I am an ex-Neuroscientist now working on Artificial General Intelligence.
I’m working as a Staff Research Scientist at Google DeepMind, more precisely on Concepts understanding, structured representation learning and RL.
Basically worked a long while on unsupervised structure learning and generative models, leveraging them to make predictions and trying to make model-based Deep Reinforcement learning work like it should.
But like everybody, more recently I’m mostly working with assessing massive visual-language models for their common-sense abilities, like an ex-neuroscientist would 😃
PhD in Computational Neuroscience and Machine Learning
UCL Gatsby Computational Neuroscience Unit
MSc in Computer Science / Biocomputing
Ecole Polytechnique Federale de Lausanne (EPFL)
Lead a variety of research efforts tackling several core AI problems.
Field defining research on object-based/structured generative models, and how to leverage them for learning better autonomous agents (e.g. graph neural networks).
Core research on concepts and generative models, co-author on papers that started the disentanglement representation research sub-field.
To help agents reason about scenes in terms of their building blocks, we wish to extract the compositional structure of any given scene (in particular, the configuration and characteristics of objects comprising the scene). This problem is especially difficult when scene structure needs to be inferred while also estimating the agent’s location/viewpoint, as the two variables jointly give rise to the agent’s observations. We present an unsupervised variational approach to this problem. Leveraging the shared structure that exists across different scenes, our model learns to infer two sets of latent representations from RGB video input alone; a set of" object" latents, corresponding to the time-invariant, object-level contents of the scene, as well as a set of" frame" latents, corresponding to global time-varying elements such as viewpoint. This factorization of latents allows our model, SIMONe, to represent object attributes in an allocentric manner which does not depend on viewpoint. Moreover, it allows us to disentangle object dynamics and summarize their trajectories as time-abstracted, view-invariant, per-object properties. We demonstrate these capabilities, as well as the model’s performance in terms of view synthesis and instance segmentation, across three procedurally generated video datasets.
Data efficiency and robustness to task-irrelevant perturbations are long-standing challenges for deep reinforcement learning algorithms. Here we introduce a modular approach to addressing these challenges in a continuous control environment, without using hand-crafted or supervised information. Our Curious Object-Based seaRch Agent (COBRA) uses task-free intrinsically motivated exploration and unsupervised learning to build object-based models of its environment and action space. Subsequently, it can learn a variety of tasks through model-based search in very few steps and excel on structured hold-out tests of policy robustness.
The ability to decompose scenes in terms of abstract building blocks is crucial for general intelligence.
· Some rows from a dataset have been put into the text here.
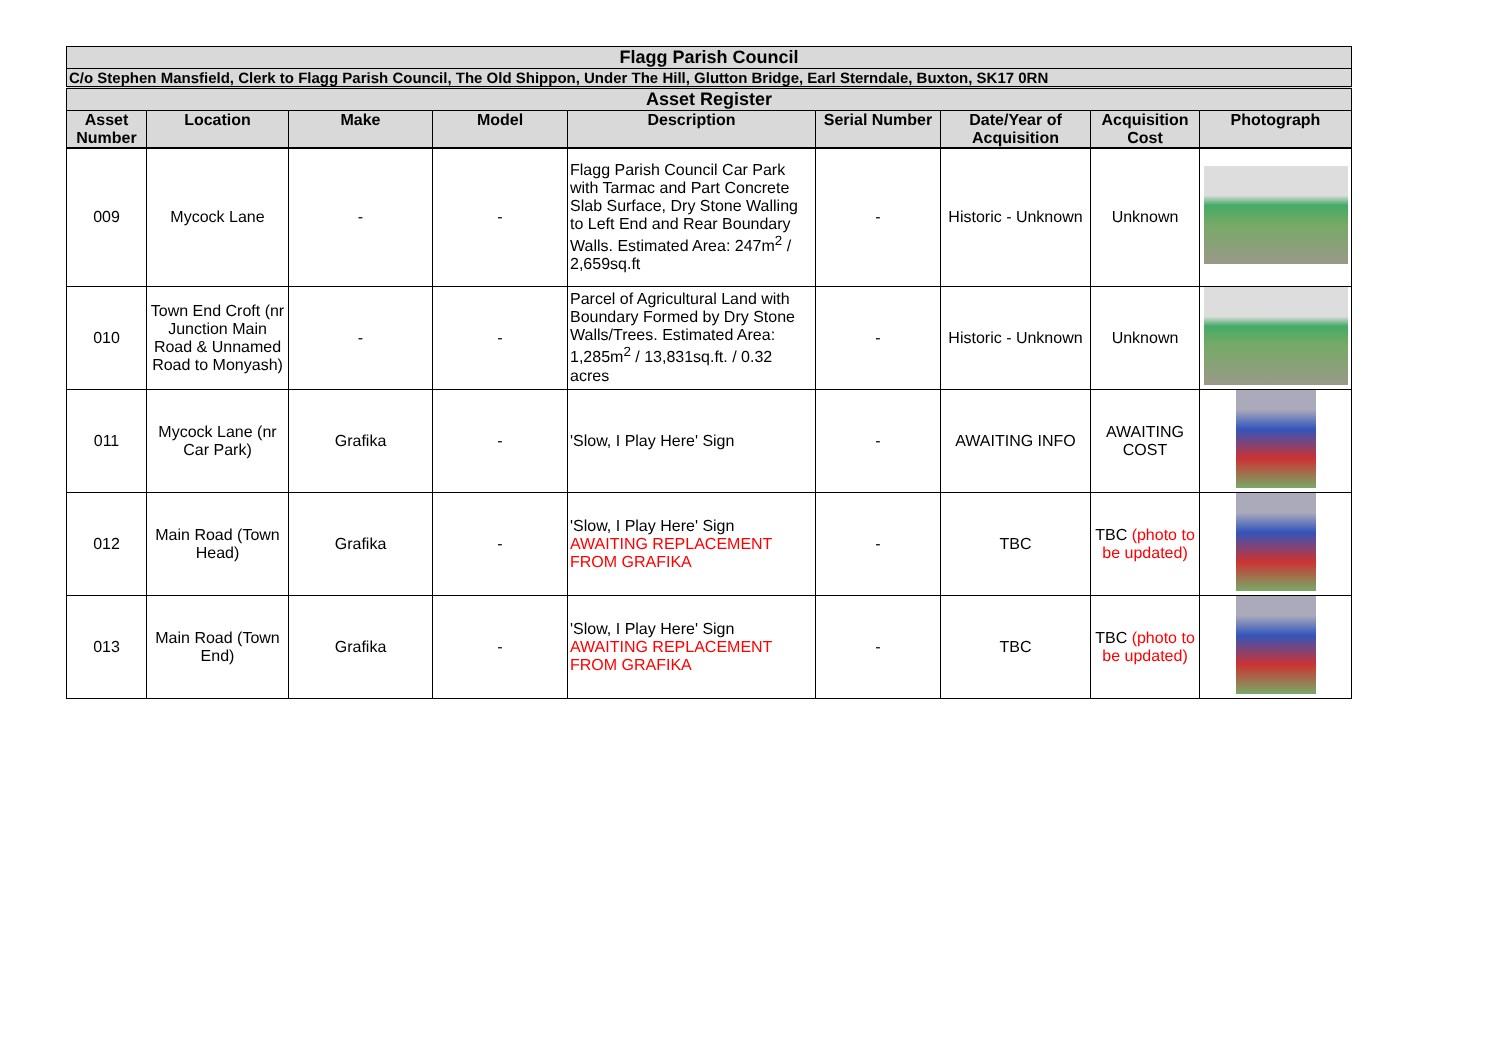| Flagg Parish Council | | | | | | | | |
| C/o Stephen Mansfield, Clerk to Flagg Parish Council, The Old Shippon, Under The Hill, Glutton Bridge, Earl Sterndale, Buxton, SK17 0RN | | | | | | | | |
| Asset Register | | | | | | | | |
| Asset Number | Location | Make | Model | Description | Serial Number | Date/Year of Acquisition | Acquisition Cost | Photograph |
| 009 | Mycock Lane | - | - | Flagg Parish Council Car Park with Tarmac and Part Concrete Slab Surface, Dry Stone Walling to Left End and Rear Boundary Walls. Estimated Area: 247m<sup>2</sup> / 2,659sq.ft | - | Historic - Unknown | Unknown | |
| 010 | Town End Croft (nr Junction Main Road & Unnamed Road to Monyash) | - | - | Parcel of Agricultural Land with Boundary Formed by Dry Stone Walls/Trees. Estimated Area: 1,285m<sup>2</sup> / 13,831sq.ft. / 0.32 acres | - | Historic - Unknown | Unknown | |
| 011 | Mycock Lane (nr Car Park) | Grafika | - | 'Slow, I Play Here' Sign | - | AWAITING INFO | AWAITING COST | |
| 012 | Main Road (Town Head) | Grafika | - | 'Slow, I Play Here' Sign AWAITING REPLACEMENT FROM GRAFIKA | - | TBC | TBC (photo to be updated) | |
| 013 | Main Road (Town End) | Grafika | - | 'Slow, I Play Here' Sign AWAITING REPLACEMENT FROM GRAFIKA | - | TBC | TBC (photo to be updated) | |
Where those basic building blocks share meaningful properties, interactions and other regularities across scenes, such decompositions can simplify reasoning and facilitate imagination of novel scenarios. In particular, representing perceptual observations in terms of entities should improve data efficiency and transfer performance on a wide range of tasks. Thus we need models capable of discovering useful decompositions of scenes by identifying units with such regularities and representing them in a common format. To address this problem, we have developed the Multi-Object Network (MONet). In this model, a VAE is trained end-to-end together with a recurrent attention network – in a purely unsupervised manner – to provide attention masks around, and reconstructions of, regions of images. We show that this model is capable of learning to decompose and represent challenging 3D scenes into semantically meaningful components, such as objects and background elements.
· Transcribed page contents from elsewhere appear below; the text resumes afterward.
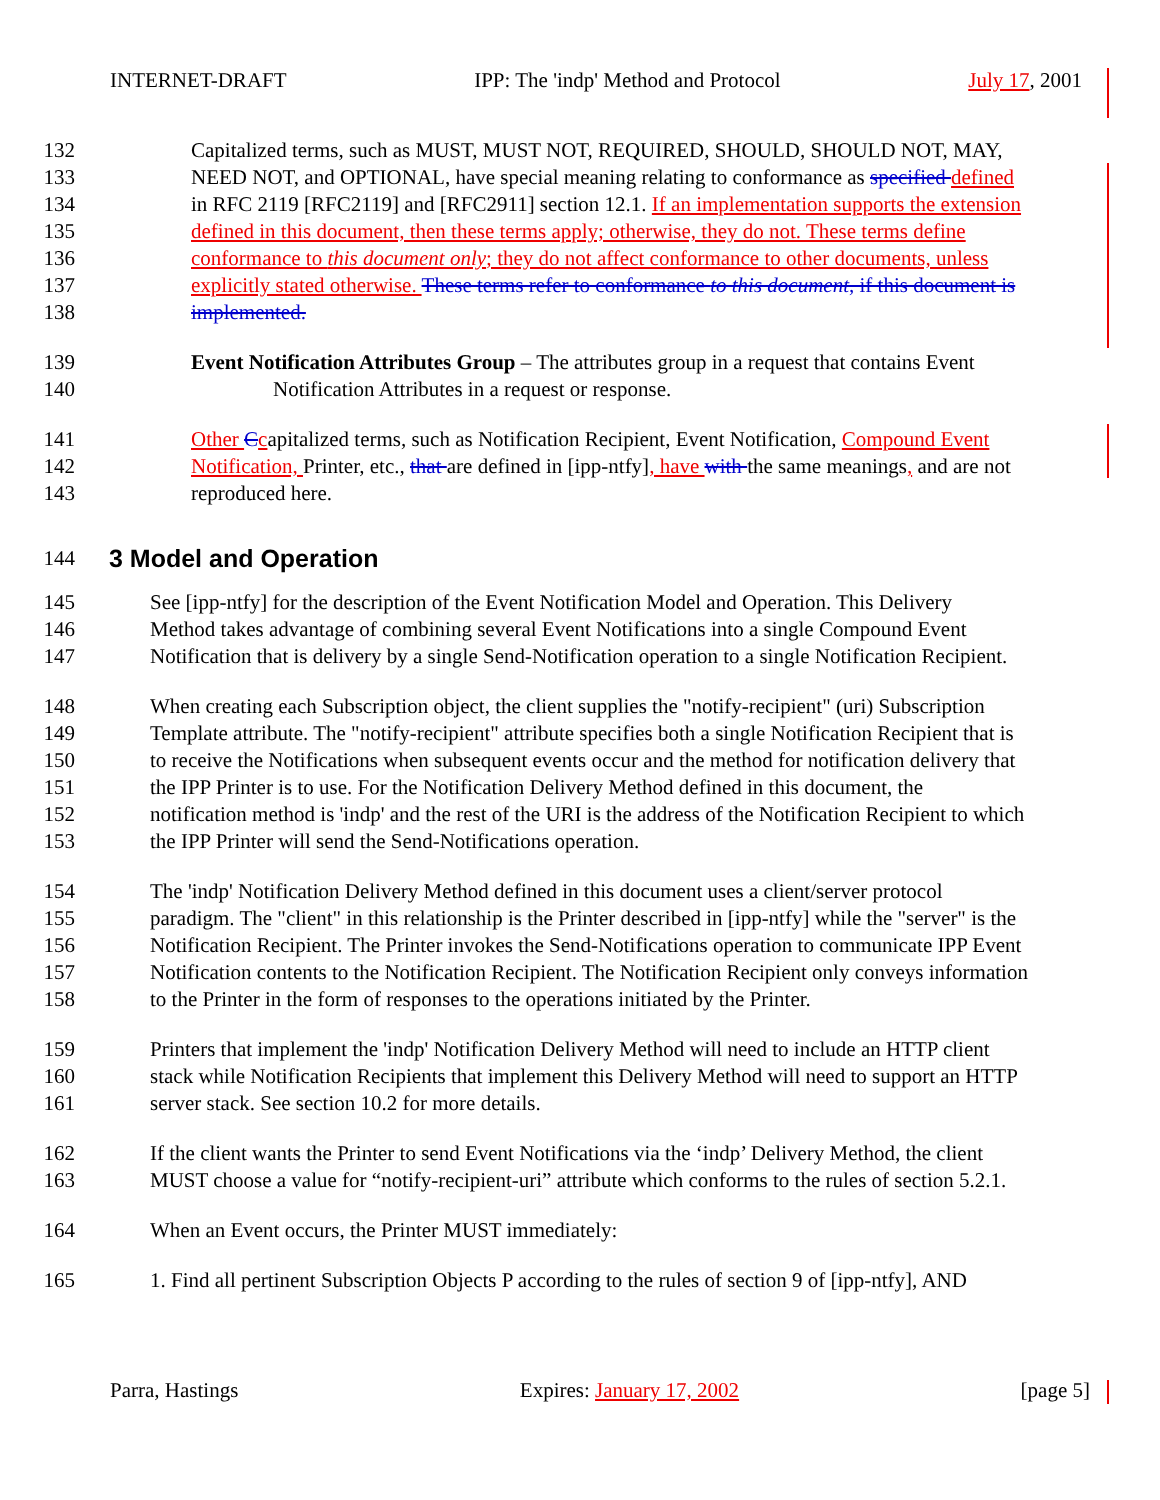INTERNET-DRAFT IPP: The 'indp' Method and Protocol July 17, 2001
132 Capitalized terms, such as MUST, MUST NOT, REQUIRED, SHOULD, SHOULD NOT, MAY,
133 NEED NOT, and OPTIONAL, have special meaning relating to conformance as specified defined
134 in RFC 2119 [RFC2119] and [RFC2911] section 12.1. If an implementation supports the extension
135 defined in this document, then these terms apply; otherwise, they do not. These terms define
136 conformance to this document only; they do not affect conformance to other documents, unless
137 explicitly stated otherwise. These terms refer to conformance to this document, if this document is
138 implemented.
139 Event Notification Attributes Group – The attributes group in a request that contains Event
140 Notification Attributes in a request or response.
141 Other Ccapitalized terms, such as Notification Recipient, Event Notification, Compound Event
142 Notification, Printer, etc., that are defined in [ipp-ntfy], have with the same meanings, and are not
143 reproduced here.
144
3 Model and Operation
145 See [ipp-ntfy] for the description of the Event Notification Model and Operation. This Delivery
146 Method takes advantage of combining several Event Notifications into a single Compound Event
147 Notification that is delivery by a single Send-Notification operation to a single Notification Recipient.
148 When creating each Subscription object, the client supplies the "notify-recipient" (uri) Subscription
149 Template attribute. The "notify-recipient" attribute specifies both a single Notification Recipient that is
150 to receive the Notifications when subsequent events occur and the method for notification delivery that
151 the IPP Printer is to use. For the Notification Delivery Method defined in this document, the
152 notification method is 'indp' and the rest of the URI is the address of the Notification Recipient to which
153 the IPP Printer will send the Send-Notifications operation.
154 The 'indp' Notification Delivery Method defined in this document uses a client/server protocol
155 paradigm. The "client" in this relationship is the Printer described in [ipp-ntfy] while the "server" is the
156 Notification Recipient. The Printer invokes the Send-Notifications operation to communicate IPP Event
157 Notification contents to the Notification Recipient. The Notification Recipient only conveys information
158 to the Printer in the form of responses to the operations initiated by the Printer.
159 Printers that implement the 'indp' Notification Delivery Method will need to include an HTTP client
160 stack while Notification Recipients that implement this Delivery Method will need to support an HTTP
161 server stack. See section 10.2 for more details.
162 If the client wants the Printer to send Event Notifications via the ‘indp’ Delivery Method, the client
163 MUST choose a value for “notify-recipient-uri” attribute which conforms to the rules of section 5.2.1.
164 When an Event occurs, the Printer MUST immediately:
165 1. Find all pertinent Subscription Objects P according to the rules of section 9 of [ipp-ntfy], AND
Parra, Hastings Expires: January 17, 2002 [page 5]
This paper describes SCAN (Symbol-Concept Association Network), a new framework for learning recombinable concepts in the visual domain. We first use the previously published beta-VAE (Higgins et al., 2017a) architecture to learn a disentangled representation of the latent structure of the visual world, before training SCAN to extract abstract concepts grounded in such disentangled visual primitives through fast symbol association.